Detailed Description

Complete technical specification and implementation details from the patent document.

The present invention relates to automatic index recommendations for online transaction workloads in a database management system.

Online Transaction Processing (OLTP) is a type of data processing that consists of executing a number of transactions occurring concurrently, such as online banking, shopping, order entry, or sending text messages, for example. In the past, OLTP was limited to real-world interactions in which something was exchanged, such as money, products, information, request for services, and so on; however, the definition of transaction in this context has expanded over the years, especially since the advent of the internet, to encompass any kind of digital interaction or engagement with a business that can be triggered from anywhere in the world and via any web-connected sensor. OLTP also includes any kind of interaction or action such as downloading pdfs on a web page, viewing a specific video, or automatic maintenance triggers or comments on social channels that maybe critical for a business to record to serve their customers better.

Indexes are used to quickly look up rows with specific column values. Without an index, the entire table must be scanned to find the relevant rows. This table scan can be costly, especially for larger tables. If the table has an index for the columns in question, the position of the relevant rows can quickly be determined without having to look at all the data.

Creating an optimal set of indexes has always been a challenging task for database administrators (DBAs). On the one hand, creating too few indexes can result in low query performance, especially for SELECT statements. On the other hand, creating too many indexes leads to excessive index maintenance during data manipulation language statements (DMLs), in turn again hampering performance. Furthermore, the existence of too many indexes takes up storage and can also cause the query compilation to slow down as the optimizer tries to evaluate the best index candidate for a given table/query.

For DBAs to recommend indexes, not only do they need to have a deep understanding of how indexes impact the various query constructs like WHERE predicates, JOINs, ORDER BY etc., they need to come up with an optimal and minimal set of indexes for a given workload that also maintains a balance between performance and storage. In addition, if the user workload changes, the DBA must revisit the index choices all over again, making the task quite daunting.

The approaches described in this section are approaches that could be pursued, but not necessarily approaches that have been previously conceived or pursued. Therefore, unless otherwise indicated, it should not be assumed that any of the approaches described in this section qualify as prior art merely by virtue of their inclusion in this section. Further, it should not be assumed that any of the approaches described in this section are well-understood, routine, or conventional merely by virtue of their inclusion in this section.

In the following description, for the purposes of explanation, numerous specific details are set forth in order to provide a thorough understanding of the present invention. It will be apparent, however, that the present invention may be practiced without these specific details. In other instances, well-known structures and devices are shown in block diagram form in order to avoid unnecessarily obscuring the present invention.

The illustrative embodiments provide a machine learning (ML) based index advisor designed to help optimize database systems for better cost and performance. With the index advisor, database administrators no longer need to manually identify which indexes are most beneficial for a particular workload. The index advisor automatically generates secondary index recommendations for creating and dropping indexes based on the workload. The index advisor considers both the performance of queries and the cost of maintaining the indexes. It also provides performance and storage estimates, as well as explanations for the recommendations that are generated. In one embodiment, the index advisor automatically implements the index recommendations by creating or dropping indexes.

# DATA PROVIDED
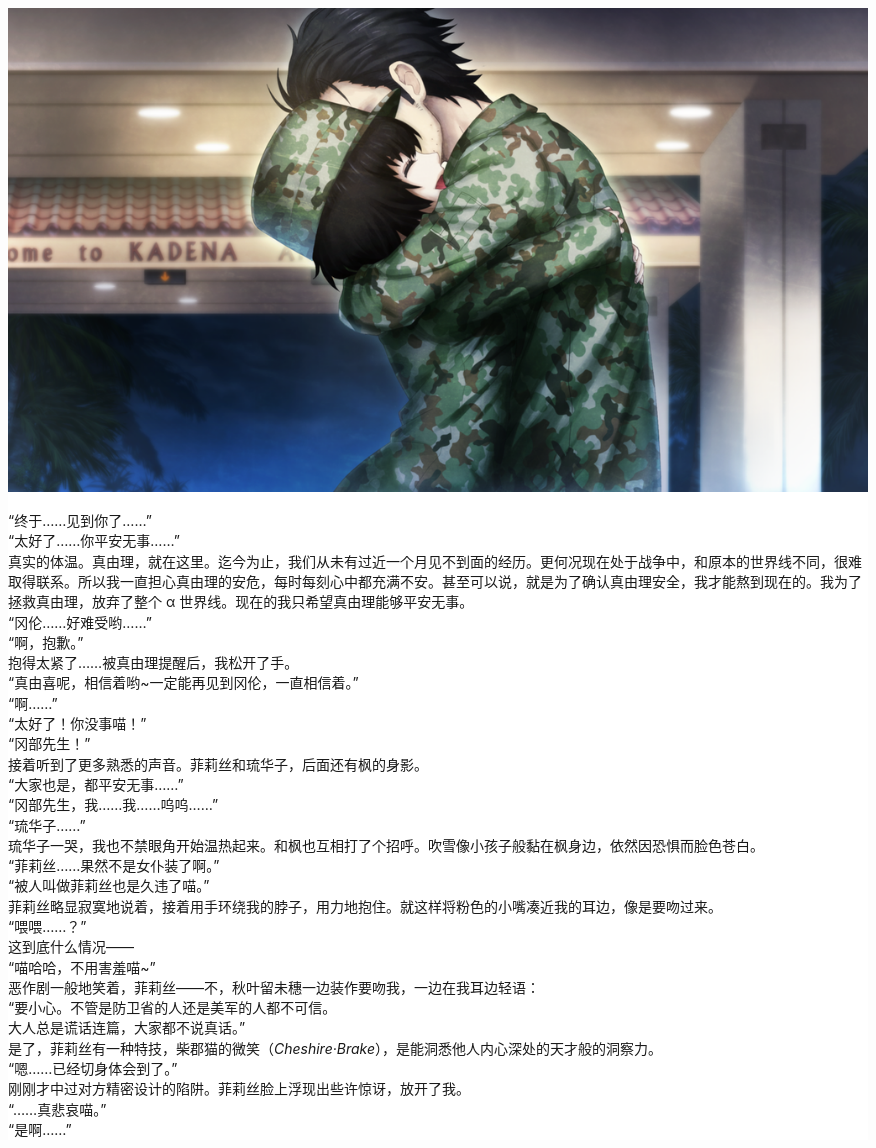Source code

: ![](../static/image/0029-4.png)

“终于……见到你了……”  
“太好了……你平安无事……”  
真实的体温。真由理，就在这里。迄今为止，我们从未有过近一个月见不到面的经历。更何况现在处于战争中，和原本的世界线不同，很难取得联系。所以我一直担心真由理的安危，每时每刻心中都充满不安。甚至可以说，就是为了确认真由理安全，我才能熬到现在的。我为了拯救真由理，放弃了整个 α 世界线。现在的我只希望真由理能够平安无事。  
“冈伦……好难受哟……”  
“啊，抱歉。”  
抱得太紧了……被真由理提醒后，我松开了手。  
“真由喜呢，相信着哟\~一定能再见到冈伦，一直相信着。”  
“啊……”  
“太好了！你没事喵！”  
“冈部先生！”  
接着听到了更多熟悉的声音。菲莉丝和琉华子，后面还有枫的身影。  
“大家也是，都平安无事……”  
“冈部先生，我……我……呜呜……”  
“琉华子……”  
琉华子一哭，我也不禁眼角开始温热起来。和枫也互相打了个招呼。吹雪像小孩子般黏在枫身边，依然因恐惧而脸色苍白。  
“菲莉丝……果然不是女仆装了啊。”  
“被人叫做菲莉丝也是久违了喵。”  
菲莉丝略显寂寞地说着，接着用手环绕我的脖子，用力地抱住。就这样将粉色的小嘴凑近我的耳边，像是要吻过来。  
“喂喂……？”  
这到底什么情况——  
“喵哈哈，不用害羞喵\~”  
恶作剧一般地笑着，菲莉丝——不，秋叶留未穗一边装作要吻我，一边在我耳边轻语：  
“要小心。不管是防卫省的人还是美军的人都不可信。  
 大人总是谎话连篇，大家都不说真话。”  
是了，菲莉丝有一种特技，柴郡猫的微笑（*Cheshire·Brake*），是能洞悉他人内心深处的天才般的洞察力。  
“嗯……已经切身体会到了。”  
刚刚才中过对方精密设计的陷阱。菲莉丝脸上浮现出些许惊讶，放开了我。  
“……真悲哀喵。”  
“是啊……”  
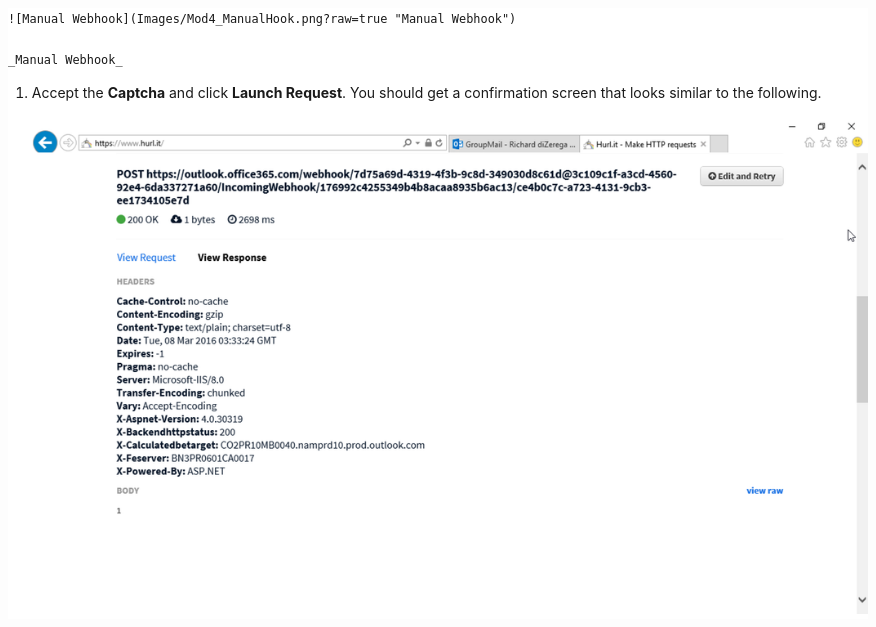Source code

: 	![Manual Webhook](Images/Mod4_ManualHook.png?raw=true "Manual Webhook")

    _Manual Webhook_

1. Accept the **Captcha** and click **Launch Request**. You should get a confirmation screen that looks similar to the following.

	![Webhook Manual Confirmation](Images/Mod4_ManualConfirm.png?raw=true "Webhook Manual Confirmation")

# TASK OBJECTIVE
Quote the index-advisor description word for word, starting with "In the following" and going on through "obscuring the present invention.". The entries were drawn from a separate source.

# RESPONSE TO THE EXERCISE
In the following description, for the purposes of explanation, numerous specific details are set forth in order to provide a thorough understanding of the present invention. It will be apparent, however, that the present invention may be practiced without these specific details. In other instances, well-known structures and devices are shown in block diagram form in order to avoid unnecessarily obscuring the present invention.